On Sunday, one million visitors were trying to leave the Marienfeld, a large meadow and formerly an open pit mine, 30 kilometers (18.6 miles) west of Cologne after having celebrated mass with the pope. For the organizers, it was a logistical nightmare that guaranteed complications.

A whole stretch of a major autobahn near the western German city was converted into a parking lot and one-way street so that busses could shuttle the young spiritual visitors away from the Marienfeld with as little difficulty as possible for them and the expected return of vacationers in the state of North-Rhine Westphalia, where school starts again this week.
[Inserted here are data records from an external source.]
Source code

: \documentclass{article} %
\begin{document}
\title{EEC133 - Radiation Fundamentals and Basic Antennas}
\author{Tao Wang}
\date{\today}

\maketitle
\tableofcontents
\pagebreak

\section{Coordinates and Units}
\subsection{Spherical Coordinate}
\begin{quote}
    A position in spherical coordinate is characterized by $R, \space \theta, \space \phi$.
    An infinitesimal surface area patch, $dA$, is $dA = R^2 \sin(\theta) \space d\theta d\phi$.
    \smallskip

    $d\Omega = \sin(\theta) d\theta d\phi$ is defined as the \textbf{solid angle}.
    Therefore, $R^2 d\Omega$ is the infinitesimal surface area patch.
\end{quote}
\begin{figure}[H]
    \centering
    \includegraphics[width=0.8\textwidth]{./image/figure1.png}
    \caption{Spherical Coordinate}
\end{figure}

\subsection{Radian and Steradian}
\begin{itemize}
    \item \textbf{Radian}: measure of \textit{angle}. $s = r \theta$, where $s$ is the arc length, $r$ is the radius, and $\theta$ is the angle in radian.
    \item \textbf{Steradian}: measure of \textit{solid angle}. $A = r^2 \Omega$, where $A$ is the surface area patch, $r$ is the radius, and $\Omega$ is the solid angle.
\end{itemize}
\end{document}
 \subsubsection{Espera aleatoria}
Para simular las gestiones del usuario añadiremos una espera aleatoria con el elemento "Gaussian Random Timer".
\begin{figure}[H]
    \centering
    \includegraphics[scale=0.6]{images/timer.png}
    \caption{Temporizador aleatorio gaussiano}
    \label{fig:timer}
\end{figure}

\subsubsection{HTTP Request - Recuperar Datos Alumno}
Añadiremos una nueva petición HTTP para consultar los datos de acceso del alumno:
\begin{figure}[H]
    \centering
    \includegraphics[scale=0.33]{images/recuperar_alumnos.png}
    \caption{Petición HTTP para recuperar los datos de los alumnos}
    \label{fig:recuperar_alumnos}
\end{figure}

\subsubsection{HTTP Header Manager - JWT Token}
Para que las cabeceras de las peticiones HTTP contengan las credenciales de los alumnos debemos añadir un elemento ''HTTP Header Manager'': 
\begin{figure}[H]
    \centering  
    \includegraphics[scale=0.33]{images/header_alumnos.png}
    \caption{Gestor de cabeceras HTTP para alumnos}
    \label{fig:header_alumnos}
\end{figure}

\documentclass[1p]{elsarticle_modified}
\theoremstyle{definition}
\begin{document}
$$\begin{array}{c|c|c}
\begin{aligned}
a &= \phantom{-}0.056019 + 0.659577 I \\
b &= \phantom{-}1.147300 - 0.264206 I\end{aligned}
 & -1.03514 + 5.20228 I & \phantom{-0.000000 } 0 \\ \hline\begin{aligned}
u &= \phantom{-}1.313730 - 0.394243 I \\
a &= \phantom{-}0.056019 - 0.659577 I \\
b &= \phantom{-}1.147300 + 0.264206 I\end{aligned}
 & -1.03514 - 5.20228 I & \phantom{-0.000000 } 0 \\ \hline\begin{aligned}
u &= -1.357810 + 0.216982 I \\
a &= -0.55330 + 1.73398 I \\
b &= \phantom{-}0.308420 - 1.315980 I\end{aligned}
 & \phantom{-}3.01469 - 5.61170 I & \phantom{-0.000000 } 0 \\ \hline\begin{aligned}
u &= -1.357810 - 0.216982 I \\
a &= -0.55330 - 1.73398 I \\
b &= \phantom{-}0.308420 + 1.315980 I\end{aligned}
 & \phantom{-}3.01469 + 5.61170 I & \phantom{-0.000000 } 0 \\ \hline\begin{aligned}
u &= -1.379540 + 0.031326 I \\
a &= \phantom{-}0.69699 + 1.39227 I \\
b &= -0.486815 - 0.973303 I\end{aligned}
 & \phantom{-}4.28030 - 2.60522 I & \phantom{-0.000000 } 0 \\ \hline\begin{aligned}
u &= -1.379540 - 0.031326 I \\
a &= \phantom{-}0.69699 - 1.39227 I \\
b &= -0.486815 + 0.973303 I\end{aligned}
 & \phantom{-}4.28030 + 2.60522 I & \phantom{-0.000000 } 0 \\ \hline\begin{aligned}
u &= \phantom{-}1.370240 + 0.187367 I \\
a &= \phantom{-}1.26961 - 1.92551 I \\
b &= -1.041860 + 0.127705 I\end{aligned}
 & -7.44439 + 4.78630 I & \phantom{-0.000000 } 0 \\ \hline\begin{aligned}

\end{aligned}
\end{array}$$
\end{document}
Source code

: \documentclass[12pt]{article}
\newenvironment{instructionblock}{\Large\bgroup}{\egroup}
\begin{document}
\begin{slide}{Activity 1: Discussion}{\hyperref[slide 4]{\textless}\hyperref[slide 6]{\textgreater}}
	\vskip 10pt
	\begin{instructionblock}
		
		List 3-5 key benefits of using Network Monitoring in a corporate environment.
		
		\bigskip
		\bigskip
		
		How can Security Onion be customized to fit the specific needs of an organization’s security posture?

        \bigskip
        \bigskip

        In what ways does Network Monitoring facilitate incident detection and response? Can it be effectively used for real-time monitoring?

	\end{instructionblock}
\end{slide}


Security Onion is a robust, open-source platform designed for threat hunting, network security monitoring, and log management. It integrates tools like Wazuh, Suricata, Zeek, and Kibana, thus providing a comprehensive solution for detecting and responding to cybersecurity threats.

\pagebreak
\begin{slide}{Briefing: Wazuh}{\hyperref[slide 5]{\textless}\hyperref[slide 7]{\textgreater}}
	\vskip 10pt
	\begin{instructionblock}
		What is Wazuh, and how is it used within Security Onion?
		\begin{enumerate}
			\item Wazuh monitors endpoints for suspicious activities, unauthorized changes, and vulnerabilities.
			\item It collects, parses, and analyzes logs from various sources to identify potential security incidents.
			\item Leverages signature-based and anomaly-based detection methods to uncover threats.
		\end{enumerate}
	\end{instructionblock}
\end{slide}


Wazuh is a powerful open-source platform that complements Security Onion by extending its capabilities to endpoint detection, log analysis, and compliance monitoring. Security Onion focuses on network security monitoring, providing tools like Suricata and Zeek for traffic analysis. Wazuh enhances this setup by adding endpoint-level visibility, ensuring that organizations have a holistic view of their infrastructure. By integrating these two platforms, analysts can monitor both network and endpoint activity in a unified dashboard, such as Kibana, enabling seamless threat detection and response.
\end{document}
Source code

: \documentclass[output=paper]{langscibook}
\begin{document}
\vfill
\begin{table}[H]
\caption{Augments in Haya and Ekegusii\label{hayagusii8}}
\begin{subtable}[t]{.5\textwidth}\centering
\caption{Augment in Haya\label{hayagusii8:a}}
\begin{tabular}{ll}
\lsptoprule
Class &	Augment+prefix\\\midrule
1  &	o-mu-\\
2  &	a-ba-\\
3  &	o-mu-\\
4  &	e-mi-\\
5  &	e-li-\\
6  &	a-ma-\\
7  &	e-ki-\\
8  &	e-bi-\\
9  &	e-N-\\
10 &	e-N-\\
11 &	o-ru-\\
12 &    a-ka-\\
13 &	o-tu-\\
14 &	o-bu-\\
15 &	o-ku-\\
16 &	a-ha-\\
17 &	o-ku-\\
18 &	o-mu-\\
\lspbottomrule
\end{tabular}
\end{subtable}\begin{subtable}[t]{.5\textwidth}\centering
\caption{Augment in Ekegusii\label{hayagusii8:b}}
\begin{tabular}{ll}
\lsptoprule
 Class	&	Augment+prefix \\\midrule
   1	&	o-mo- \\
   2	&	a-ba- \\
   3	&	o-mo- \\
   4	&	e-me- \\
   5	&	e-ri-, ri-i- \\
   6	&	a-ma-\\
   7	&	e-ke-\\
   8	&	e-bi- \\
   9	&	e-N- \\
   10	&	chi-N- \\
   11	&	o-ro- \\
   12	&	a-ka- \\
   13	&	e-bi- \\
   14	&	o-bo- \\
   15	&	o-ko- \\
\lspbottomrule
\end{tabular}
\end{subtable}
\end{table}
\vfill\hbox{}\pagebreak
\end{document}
The German railway added an extra 400 trains to get the throngs back to Cologne from the makeshift place of worship.

Papst Benedikt XVI.

Pope Benedict celebrates Sunday Mass, the climax of the World Youth Day in Cologne

Dozens of journalists found out personally just what it means to be a pilgrim when they were sent from one exit to the next to find where the shuttle busses were departing. But at the end of the day, security officials said that the million teens and early 20-year-olds were cooperative.

"All but 6,000 have left Cologne (as of Monday morning)," was the word from the police.

Security tight but seldom needed

Over the course of Pope Benedict's four-day visit to Germany, police reported that there were eight security breaches in the air, including a hot-air balloon that soared on Saturday night over the Marienfeld where WYD held its vigil. On Sunday, the pope-mobile took another route to the Marienfeld due to the discovery of what appeared to be a bomb, but later turned out to be a fake.

"The guest was never exposed to a dangerous situation," was the assessment from Cologne's police chief, Klaus Steffenhagen.

Weltjugendtag 2005 - Zuschauer vor Synagoge in Köln

A strong police presence was on hand but there were no major incidents during the six-day event

In all, over 4,000 police officers from North Rhine-Westphalia, bordering states and other European countries provided protection for the pope and to assure that matters remained under control. The police reported that the majority of crimes committed during the span of WYD was primarily theft of articles from backpacks.

Home hamlet receives low-flying Pope

While hundreds of thousands made their way by bus, boat and airplane back to their respective home countries, Benedict boarded a plane that was chosen specifically for the pope as it's named after the Bavarian town of Regensburg, where the he worked as a university professor for many years and still owns a house.

Jubel in Deutschland über Papstwahl

Marktl residents celebrated the pope's election in front of the house where he was born on April 19

The residents of Benedict's birthplace, Marktl am Inn in Bavaria, received their most-famous son in an unusual fashion. It wasn't a personal visit, but the pope's airplane flew low enough for him to see the illuminated city.

The fire brigade shone spotlights on the house where Benedict was born Joseph Ratzinger on April 16, 1927. Also, candles were lit to create an effect visible from the air.

It also was not limited to the visual. From the plane's cockpit, Benedict communicated with Marktl residents via radio and prayed with them.